July 19, 2009 By Andy Opsahl
Back in high school, do you remember parents who tried to be hip by dressing like their kids? You wondered why the parents bothered, because they just looked silly.
A similar fad that has grown legs in government IT circles: public officials blogging. After all, the coveted Millennial generation reads blogs. Government technophiles promoting this may enjoy showing off how in touch they are with Web 2.0, but how in touch do they really look to the people blogging is supposed to attract?
Blogs that catch fire typically project a casual personality and feature provocative commentary. But getting that type of language past a public information office, whose job is to keep things uncontroversial, can be difficult.

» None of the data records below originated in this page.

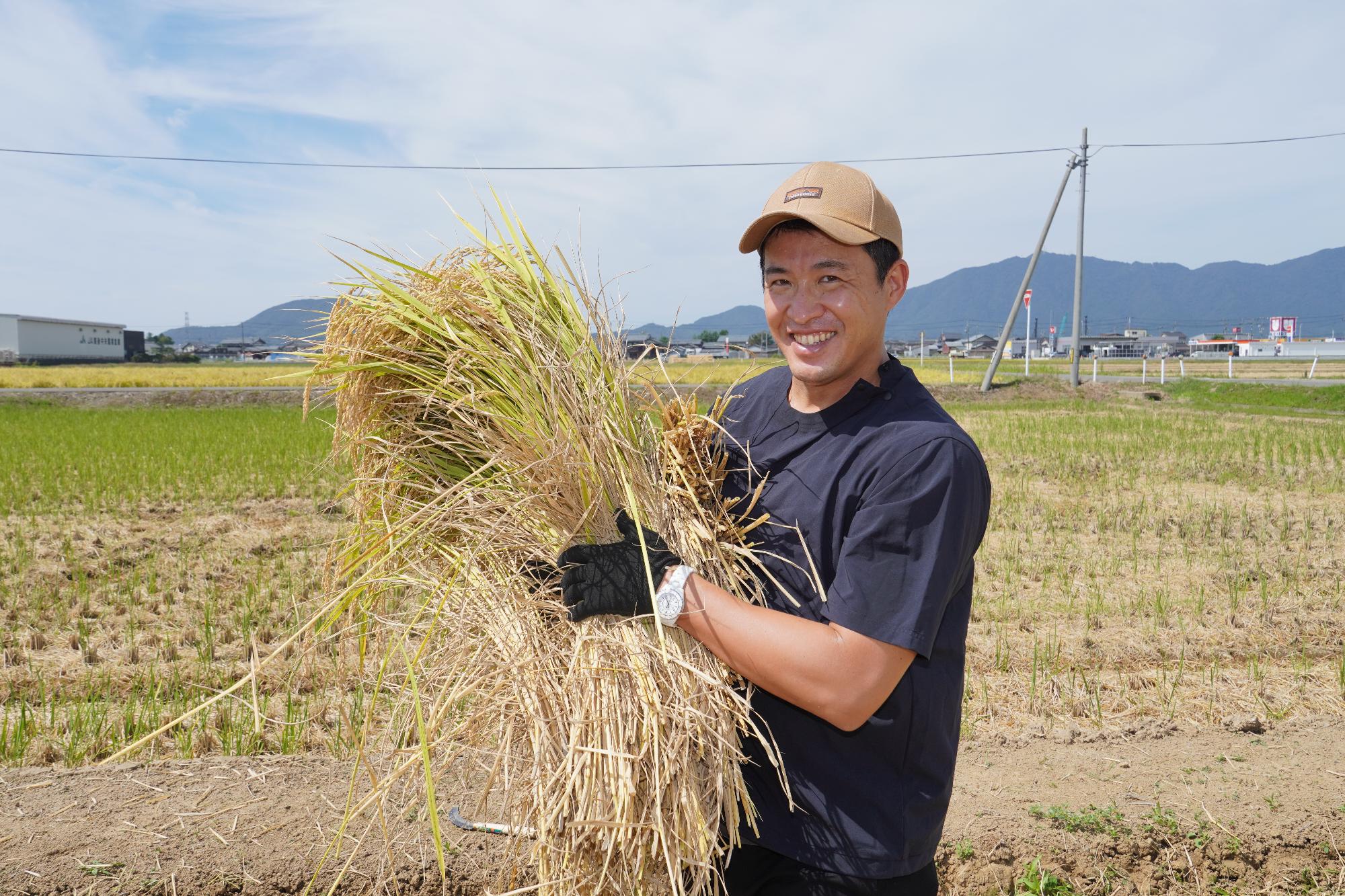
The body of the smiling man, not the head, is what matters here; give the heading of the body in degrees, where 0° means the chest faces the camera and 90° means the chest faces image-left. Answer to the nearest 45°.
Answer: approximately 45°

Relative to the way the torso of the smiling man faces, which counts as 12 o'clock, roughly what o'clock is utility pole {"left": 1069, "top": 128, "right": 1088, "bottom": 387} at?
The utility pole is roughly at 5 o'clock from the smiling man.
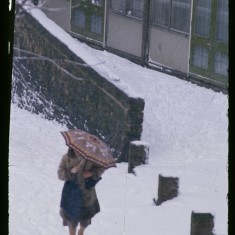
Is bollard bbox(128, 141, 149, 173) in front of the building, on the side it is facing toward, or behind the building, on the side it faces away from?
in front

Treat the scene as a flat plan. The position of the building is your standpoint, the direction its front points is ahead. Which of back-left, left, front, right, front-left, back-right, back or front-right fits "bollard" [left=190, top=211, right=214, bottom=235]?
front-left

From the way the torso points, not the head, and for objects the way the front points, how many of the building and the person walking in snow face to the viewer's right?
0

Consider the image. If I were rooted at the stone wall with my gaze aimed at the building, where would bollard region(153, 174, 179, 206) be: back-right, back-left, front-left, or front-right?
back-right

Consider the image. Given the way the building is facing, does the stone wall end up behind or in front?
in front

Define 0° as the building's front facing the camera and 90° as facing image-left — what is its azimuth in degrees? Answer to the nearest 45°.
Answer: approximately 45°
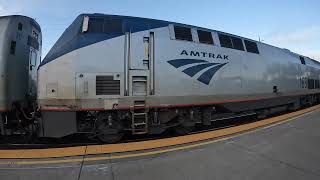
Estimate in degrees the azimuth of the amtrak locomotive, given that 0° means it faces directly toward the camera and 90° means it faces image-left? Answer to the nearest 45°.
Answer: approximately 45°

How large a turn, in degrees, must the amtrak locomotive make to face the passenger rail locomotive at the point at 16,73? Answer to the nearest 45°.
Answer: approximately 45° to its right
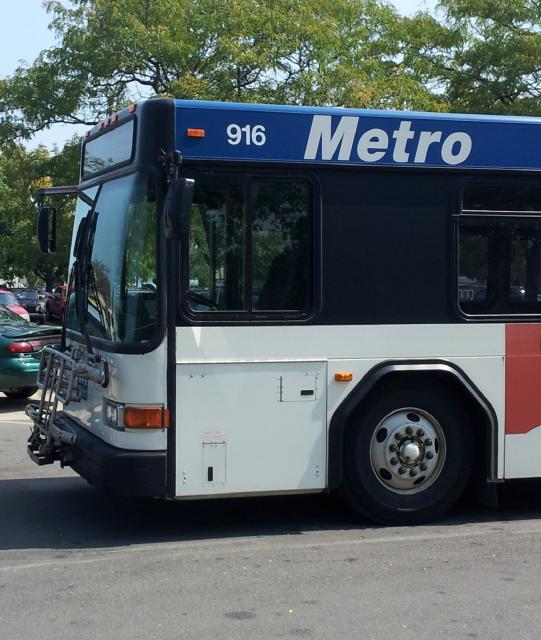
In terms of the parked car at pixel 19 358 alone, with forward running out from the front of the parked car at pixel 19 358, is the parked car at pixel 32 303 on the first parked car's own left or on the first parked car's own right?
on the first parked car's own right

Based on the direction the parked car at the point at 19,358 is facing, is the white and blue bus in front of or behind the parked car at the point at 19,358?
behind

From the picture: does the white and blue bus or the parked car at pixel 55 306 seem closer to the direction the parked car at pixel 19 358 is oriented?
the parked car

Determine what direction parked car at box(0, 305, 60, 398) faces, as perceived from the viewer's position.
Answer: facing away from the viewer and to the left of the viewer

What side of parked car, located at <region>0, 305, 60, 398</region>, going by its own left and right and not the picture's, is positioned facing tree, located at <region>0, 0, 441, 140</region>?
right

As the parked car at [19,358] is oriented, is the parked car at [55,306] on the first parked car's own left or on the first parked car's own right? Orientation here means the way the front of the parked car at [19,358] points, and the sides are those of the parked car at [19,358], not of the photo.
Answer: on the first parked car's own right
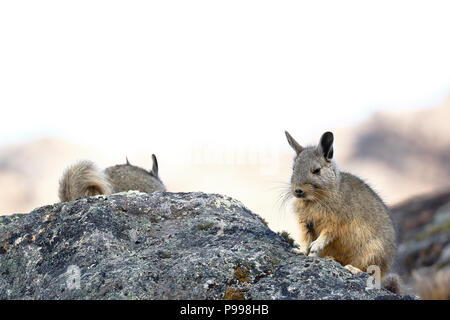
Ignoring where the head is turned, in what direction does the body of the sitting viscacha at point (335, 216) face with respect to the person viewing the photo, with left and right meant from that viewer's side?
facing the viewer and to the left of the viewer
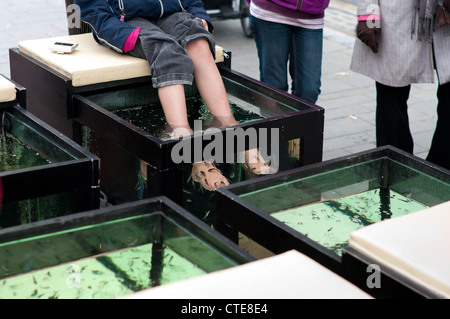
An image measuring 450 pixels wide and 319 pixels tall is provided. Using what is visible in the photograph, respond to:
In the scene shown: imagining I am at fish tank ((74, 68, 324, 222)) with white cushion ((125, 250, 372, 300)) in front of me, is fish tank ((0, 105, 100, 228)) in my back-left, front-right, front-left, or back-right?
front-right

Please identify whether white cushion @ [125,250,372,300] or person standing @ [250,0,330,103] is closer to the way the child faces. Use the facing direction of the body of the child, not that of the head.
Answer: the white cushion

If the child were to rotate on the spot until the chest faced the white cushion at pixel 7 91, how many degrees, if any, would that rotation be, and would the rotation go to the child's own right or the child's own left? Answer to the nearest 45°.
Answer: approximately 90° to the child's own right

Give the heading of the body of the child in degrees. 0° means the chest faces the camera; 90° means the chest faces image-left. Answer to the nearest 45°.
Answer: approximately 315°

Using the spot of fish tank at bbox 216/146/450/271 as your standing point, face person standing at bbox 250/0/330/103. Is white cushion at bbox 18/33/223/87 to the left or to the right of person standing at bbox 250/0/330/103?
left

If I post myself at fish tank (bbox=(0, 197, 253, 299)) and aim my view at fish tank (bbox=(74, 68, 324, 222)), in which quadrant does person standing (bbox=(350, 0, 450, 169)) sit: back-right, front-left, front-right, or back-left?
front-right

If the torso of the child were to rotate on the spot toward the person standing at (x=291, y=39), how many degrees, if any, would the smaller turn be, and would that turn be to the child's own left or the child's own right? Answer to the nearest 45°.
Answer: approximately 90° to the child's own left

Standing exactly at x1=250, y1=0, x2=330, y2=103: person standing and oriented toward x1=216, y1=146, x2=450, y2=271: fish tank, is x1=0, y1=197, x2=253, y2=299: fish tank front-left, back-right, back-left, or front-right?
front-right

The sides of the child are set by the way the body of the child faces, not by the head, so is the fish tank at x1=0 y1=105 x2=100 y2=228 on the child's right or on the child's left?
on the child's right

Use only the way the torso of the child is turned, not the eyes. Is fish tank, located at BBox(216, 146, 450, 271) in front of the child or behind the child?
in front

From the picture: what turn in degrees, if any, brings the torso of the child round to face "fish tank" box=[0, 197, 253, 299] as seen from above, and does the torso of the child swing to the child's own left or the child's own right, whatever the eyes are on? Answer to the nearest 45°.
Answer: approximately 45° to the child's own right

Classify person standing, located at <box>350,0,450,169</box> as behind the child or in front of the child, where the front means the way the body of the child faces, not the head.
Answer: in front
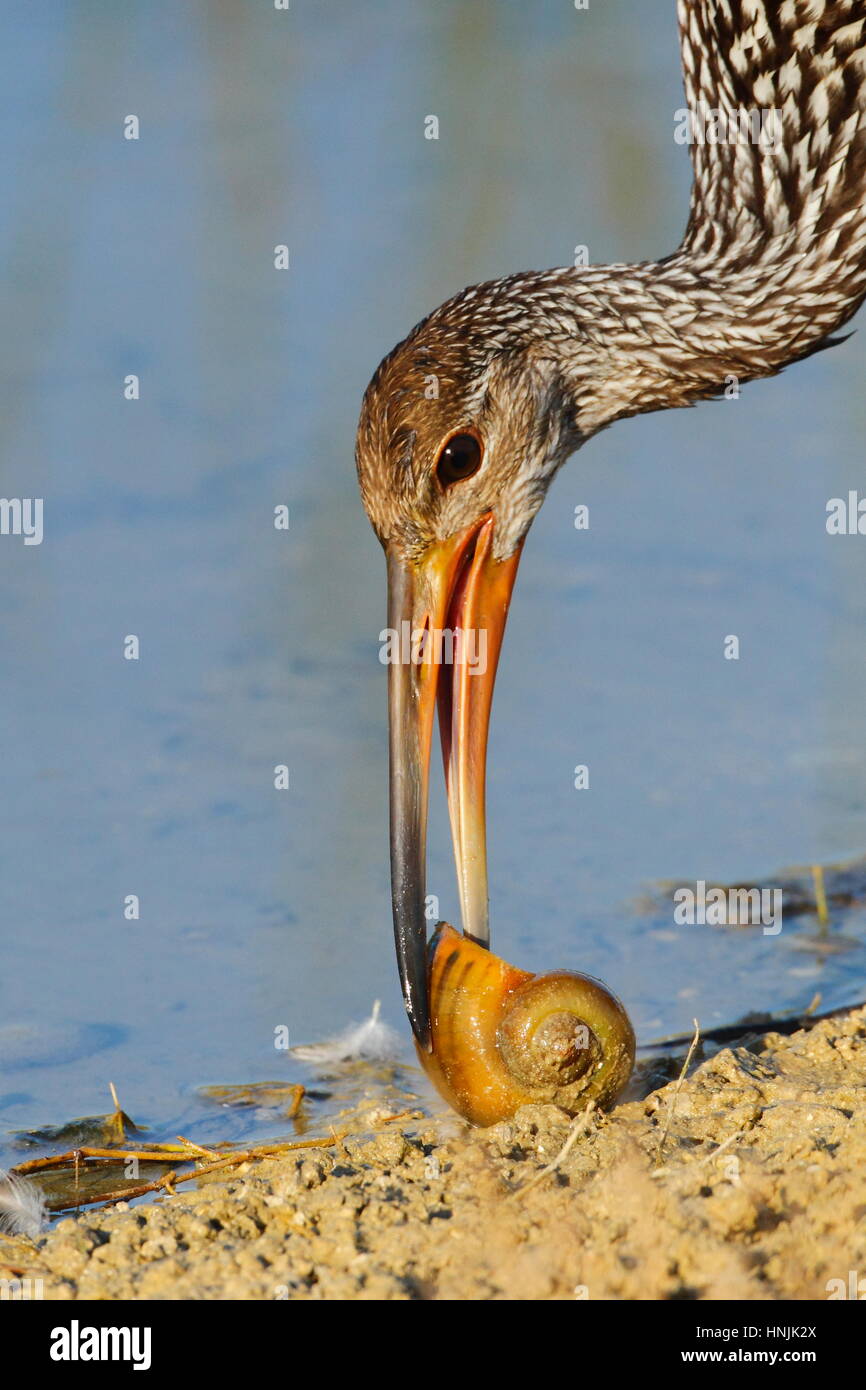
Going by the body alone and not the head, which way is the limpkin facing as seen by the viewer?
to the viewer's left
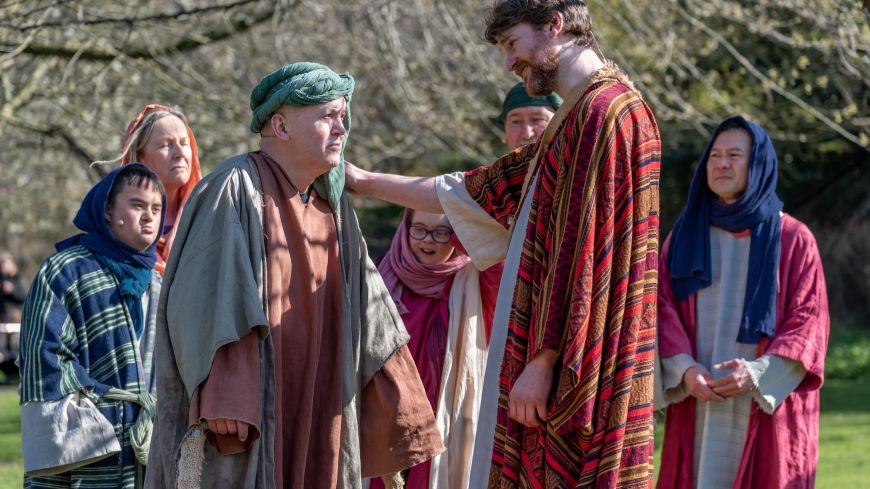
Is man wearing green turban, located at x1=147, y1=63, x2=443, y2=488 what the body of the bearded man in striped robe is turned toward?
yes

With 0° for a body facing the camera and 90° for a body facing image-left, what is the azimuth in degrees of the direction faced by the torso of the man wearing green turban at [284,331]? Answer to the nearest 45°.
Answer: approximately 315°

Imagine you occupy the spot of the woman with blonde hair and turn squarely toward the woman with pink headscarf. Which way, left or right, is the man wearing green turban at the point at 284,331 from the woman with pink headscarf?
right

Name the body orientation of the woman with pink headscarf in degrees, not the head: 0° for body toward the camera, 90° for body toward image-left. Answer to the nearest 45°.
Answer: approximately 0°

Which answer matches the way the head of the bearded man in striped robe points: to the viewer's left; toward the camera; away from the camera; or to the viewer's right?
to the viewer's left

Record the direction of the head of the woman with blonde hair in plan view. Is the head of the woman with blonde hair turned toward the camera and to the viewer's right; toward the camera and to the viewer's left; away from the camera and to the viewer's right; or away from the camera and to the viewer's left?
toward the camera and to the viewer's right

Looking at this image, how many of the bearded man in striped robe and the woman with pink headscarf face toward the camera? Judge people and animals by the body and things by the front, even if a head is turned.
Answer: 1

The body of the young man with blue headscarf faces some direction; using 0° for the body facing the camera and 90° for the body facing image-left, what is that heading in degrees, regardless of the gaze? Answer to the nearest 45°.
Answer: approximately 315°

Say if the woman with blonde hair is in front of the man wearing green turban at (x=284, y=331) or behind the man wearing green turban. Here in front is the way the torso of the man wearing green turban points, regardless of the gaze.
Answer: behind

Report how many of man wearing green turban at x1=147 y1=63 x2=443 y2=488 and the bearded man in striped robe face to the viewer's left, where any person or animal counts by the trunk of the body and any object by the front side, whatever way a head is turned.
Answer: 1

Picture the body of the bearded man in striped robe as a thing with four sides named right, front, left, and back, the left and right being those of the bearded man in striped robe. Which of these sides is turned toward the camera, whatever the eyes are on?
left

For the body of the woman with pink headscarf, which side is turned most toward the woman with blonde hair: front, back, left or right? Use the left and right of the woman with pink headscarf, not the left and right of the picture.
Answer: right
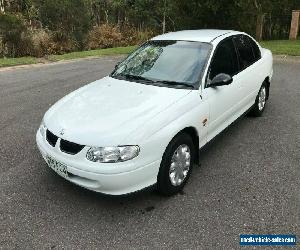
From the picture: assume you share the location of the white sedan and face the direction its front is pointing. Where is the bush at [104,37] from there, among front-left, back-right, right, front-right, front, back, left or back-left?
back-right

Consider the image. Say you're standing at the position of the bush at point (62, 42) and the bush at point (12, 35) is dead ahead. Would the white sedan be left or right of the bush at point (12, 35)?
left

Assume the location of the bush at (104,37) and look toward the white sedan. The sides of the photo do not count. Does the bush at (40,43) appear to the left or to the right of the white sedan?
right

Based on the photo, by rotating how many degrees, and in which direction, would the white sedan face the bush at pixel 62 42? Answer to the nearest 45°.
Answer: approximately 135° to its right

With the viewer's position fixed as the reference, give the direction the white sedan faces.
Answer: facing the viewer and to the left of the viewer

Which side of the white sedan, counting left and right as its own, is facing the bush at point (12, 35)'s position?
right

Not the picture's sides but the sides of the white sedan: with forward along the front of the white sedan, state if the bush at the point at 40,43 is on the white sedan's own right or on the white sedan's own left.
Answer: on the white sedan's own right
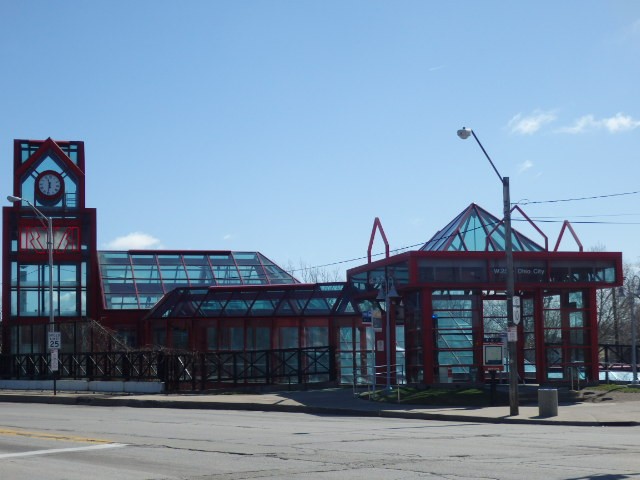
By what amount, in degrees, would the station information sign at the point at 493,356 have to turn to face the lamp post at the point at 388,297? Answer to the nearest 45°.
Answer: approximately 135° to its right

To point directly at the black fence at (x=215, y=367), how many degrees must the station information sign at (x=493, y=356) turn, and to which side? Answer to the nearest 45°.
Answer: approximately 135° to its right

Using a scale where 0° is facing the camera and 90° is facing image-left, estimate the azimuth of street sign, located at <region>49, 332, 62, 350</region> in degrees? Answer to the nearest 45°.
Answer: approximately 0°

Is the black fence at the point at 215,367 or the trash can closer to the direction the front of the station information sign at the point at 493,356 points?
the trash can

Consequently most public-official blogs tend to be extensions of press releases, said Seattle Chief Technology Officer Bill Schrier. He considers public-servant blogs that offer only scrubbed, official-sounding prose largely pointless.
"The best blogs are ones that carry a personal point of view, reveal what an elected official is thinking and have a little bit of personality and edge to them," Schrier said.
He writes a blog called Chief Seattle Geek.
"I blog because I like writing -- putting my thoughts coherently into an argument. I like pushing the envelope in terms of how city government ought to use technology and how we should be adapting technology to better take care of citizens," Schrier explained.
Schrier doesn't even check his Web traffic. For him, blogging is not about volume, but sharing his personality and insights with anyone who's interested. He spends roughly four hours of his personal time crafting each post.
However, Schrier contends that for agencies especially prone to contentious media coverage -- like law enforcement, transportation or the mayor's office -- freewheeling, pithy commentary might not be worth the trouble.
One also might question whether public officials who use blogs as fashionable Web 2.0 vehicles for press releases are only kidding themselves.
The people in government who are freest to create enticing blogs are usually officials working under the radar, Schrier said. He occasionally breaks unfavorable news about Seattle on his blog. Nobody tries to muzzle him because the IT department isn't a hotly watched agency.
"I tend to expose things that happen internally to city government that otherwise wouldn't see the light of day. We had an incident in November where our data center went over 108 degrees because of a failure in the cooling system. I blogged about that," Schrier explained. "I don't know how interesting or uninteresting that was to people, but obviously it would have made headline news if the data center actually melted or had we lost several thousand dollars worth of servers. That's an example of an incident you normally wouldn't read about."
Lakewood, Wash., Councilmember Walter Neary said an elected official risks his career each time he blogs in the true sense of the word.
"The people who read your blog most carefully are your political opponents. If you blog right, you make yourself a bigger target," Neary said. "You go to a lot of trouble to get elected, and then when you open yourself up, it gives people a lot more information they can use to try to unseat you."
This raises a question: Should closely watched agencies skip blogging altogether? Pithy opinions often cause unintended controversies. Responding to those can be taxing and counterproductive for an agency's staff. Furthermore, should voters be paying public servants to spend time vetting and approving blog posts just so government can look Web 2.0 savvy?